- [REQUIREMENT]:
Convert the records into a Markdown table with the columns Row and Line, starting at the first line of the records and ending at the line containing "country: Panama". Include only those lines, number them in the Row column, and leave out any blank lines.

::: DATA SECTION

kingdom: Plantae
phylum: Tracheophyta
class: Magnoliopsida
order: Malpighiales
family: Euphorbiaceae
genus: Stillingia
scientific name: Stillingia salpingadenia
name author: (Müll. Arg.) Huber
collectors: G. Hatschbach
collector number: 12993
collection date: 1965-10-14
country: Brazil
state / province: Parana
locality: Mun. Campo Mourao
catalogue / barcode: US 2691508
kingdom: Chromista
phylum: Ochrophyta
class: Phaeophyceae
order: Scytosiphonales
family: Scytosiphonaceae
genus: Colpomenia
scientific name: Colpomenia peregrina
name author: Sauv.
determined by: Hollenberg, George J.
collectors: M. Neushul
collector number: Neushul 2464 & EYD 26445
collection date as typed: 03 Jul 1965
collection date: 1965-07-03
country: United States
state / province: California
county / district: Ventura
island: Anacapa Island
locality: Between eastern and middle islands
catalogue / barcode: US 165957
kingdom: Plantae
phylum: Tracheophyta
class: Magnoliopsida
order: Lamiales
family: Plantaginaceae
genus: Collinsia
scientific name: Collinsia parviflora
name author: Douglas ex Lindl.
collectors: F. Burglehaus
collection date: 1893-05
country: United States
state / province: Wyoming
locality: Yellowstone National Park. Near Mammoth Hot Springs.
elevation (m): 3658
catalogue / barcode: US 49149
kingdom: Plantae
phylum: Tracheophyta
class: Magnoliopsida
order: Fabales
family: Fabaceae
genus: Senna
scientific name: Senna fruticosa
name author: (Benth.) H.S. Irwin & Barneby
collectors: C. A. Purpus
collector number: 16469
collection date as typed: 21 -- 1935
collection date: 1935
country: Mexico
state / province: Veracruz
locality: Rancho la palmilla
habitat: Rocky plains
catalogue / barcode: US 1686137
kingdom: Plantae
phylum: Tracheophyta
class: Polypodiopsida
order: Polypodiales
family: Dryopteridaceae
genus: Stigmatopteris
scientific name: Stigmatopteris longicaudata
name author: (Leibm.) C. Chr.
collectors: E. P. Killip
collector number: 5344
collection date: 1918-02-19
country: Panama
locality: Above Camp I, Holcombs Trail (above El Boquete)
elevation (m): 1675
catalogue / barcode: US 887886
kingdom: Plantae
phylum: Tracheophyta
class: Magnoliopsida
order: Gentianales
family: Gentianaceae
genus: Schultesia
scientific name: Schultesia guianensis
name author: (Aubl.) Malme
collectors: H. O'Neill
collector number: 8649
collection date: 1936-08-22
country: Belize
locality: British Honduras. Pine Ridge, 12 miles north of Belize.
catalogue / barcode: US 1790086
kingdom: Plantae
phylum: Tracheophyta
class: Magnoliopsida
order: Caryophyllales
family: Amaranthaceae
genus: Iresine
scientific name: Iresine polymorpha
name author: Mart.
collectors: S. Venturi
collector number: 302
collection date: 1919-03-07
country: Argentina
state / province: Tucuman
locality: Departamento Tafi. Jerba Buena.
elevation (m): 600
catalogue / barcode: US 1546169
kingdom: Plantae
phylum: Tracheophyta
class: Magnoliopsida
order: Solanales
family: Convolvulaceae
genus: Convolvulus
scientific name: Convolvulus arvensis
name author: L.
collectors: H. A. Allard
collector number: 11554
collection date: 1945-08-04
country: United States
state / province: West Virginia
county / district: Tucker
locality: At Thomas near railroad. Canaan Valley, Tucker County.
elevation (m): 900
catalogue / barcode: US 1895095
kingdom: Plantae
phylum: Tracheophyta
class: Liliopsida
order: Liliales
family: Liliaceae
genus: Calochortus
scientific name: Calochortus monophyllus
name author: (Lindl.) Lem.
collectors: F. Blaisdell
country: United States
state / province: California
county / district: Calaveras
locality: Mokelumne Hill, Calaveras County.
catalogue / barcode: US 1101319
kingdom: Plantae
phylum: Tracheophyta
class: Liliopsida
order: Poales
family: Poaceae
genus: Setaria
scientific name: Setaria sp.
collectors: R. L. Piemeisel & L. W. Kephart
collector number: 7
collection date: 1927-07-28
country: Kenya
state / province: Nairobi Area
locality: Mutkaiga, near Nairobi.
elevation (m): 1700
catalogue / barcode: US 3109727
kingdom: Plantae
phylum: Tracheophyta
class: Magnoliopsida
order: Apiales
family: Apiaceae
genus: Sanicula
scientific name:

::::::

- [ANSWER BELOW]:
| Row | Line |
|---|---|
| 1 | kingdom: Plantae |
| 2 | phylum: Tracheophyta |
| 3 | class: Magnoliopsida |
| 4 | order: Malpighiales |
| 5 | family: Euphorbiaceae |
| 6 | genus: Stillingia |
| 7 | scientific name: Stillingia salpingadenia |
| 8 | name author: (Müll. Arg.) Huber |
| 9 | collectors: G. Hatschbach |
| 10 | collector number: 12993 |
| 11 | collection date: 1965-10-14 |
| 12 | country: Brazil |
| 13 | state / province: Parana |
| 14 | locality: Mun. Campo Mourao |
| 15 | catalogue / barcode: US 2691508 |
| 16 | kingdom: Chromista |
| 17 | phylum: Ochrophyta |
| 18 | class: Phaeophyceae |
| 19 | order: Scytosiphonales |
| 20 | family: Scytosiphonaceae |
| 21 | genus: Colpomenia |
| 22 | scientific name: Colpomenia peregrina |
| 23 | name author: Sauv. |
| 24 | determined by: Hollenberg, George J. |
| 25 | collectors: M. Neushul |
| 26 | collector number: Neushul 2464 & EYD 26445 |
| 27 | collection date as typed: 03 Jul 1965 |
| 28 | collection date: 1965-07-03 |
| 29 | country: United States |
| 30 | state / province: California |
| 31 | county / district: Ventura |
| 32 | island: Anacapa Island |
| 33 | locality: Between eastern and middle islands |
| 34 | catalogue / barcode: US 165957 |
| 35 | kingdom: Plantae |
| 36 | phylum: Tracheophyta |
| 37 | class: Magnoliopsida |
| 38 | order: Lamiales |
| 39 | family: Plantaginaceae |
| 40 | genus: Collinsia |
| 41 | scientific name: Collinsia parviflora |
| 42 | name author: Douglas ex Lindl. |
| 43 | collectors: F. Burglehaus |
| 44 | collection date: 1893-05 |
| 45 | country: United States |
| 46 | state / province: Wyoming |
| 47 | locality: Yellowstone National Park. Near Mammoth Hot Springs. |
| 48 | elevation (m): 3658 |
| 49 | catalogue / barcode: US 49149 |
| 50 | kingdom: Plantae |
| 51 | phylum: Tracheophyta |
| 52 | class: Magnoliopsida |
| 53 | order: Fabales |
| 54 | family: Fabaceae |
| 55 | genus: Senna |
| 56 | scientific name: Senna fruticosa |
| 57 | name author: (Benth.) H.S. Irwin & Barneby |
| 58 | collectors: C. A. Purpus |
| 59 | collector number: 16469 |
| 60 | collection date as typed: 21 -- 1935 |
| 61 | collection date: 1935 |
| 62 | country: Mexico |
| 63 | state / province: Veracruz |
| 64 | locality: Rancho la palmilla |
| 65 | habitat: Rocky plains |
| 66 | catalogue / barcode: US 1686137 |
| 67 | kingdom: Plantae |
| 68 | phylum: Tracheophyta |
| 69 | class: Polypodiopsida |
| 70 | order: Polypodiales |
| 71 | family: Dryopteridaceae |
| 72 | genus: Stigmatopteris |
| 73 | scientific name: Stigmatopteris longicaudata |
| 74 | name author: (Leibm.) C. Chr. |
| 75 | collectors: E. P. Killip |
| 76 | collector number: 5344 |
| 77 | collection date: 1918-02-19 |
| 78 | country: Panama |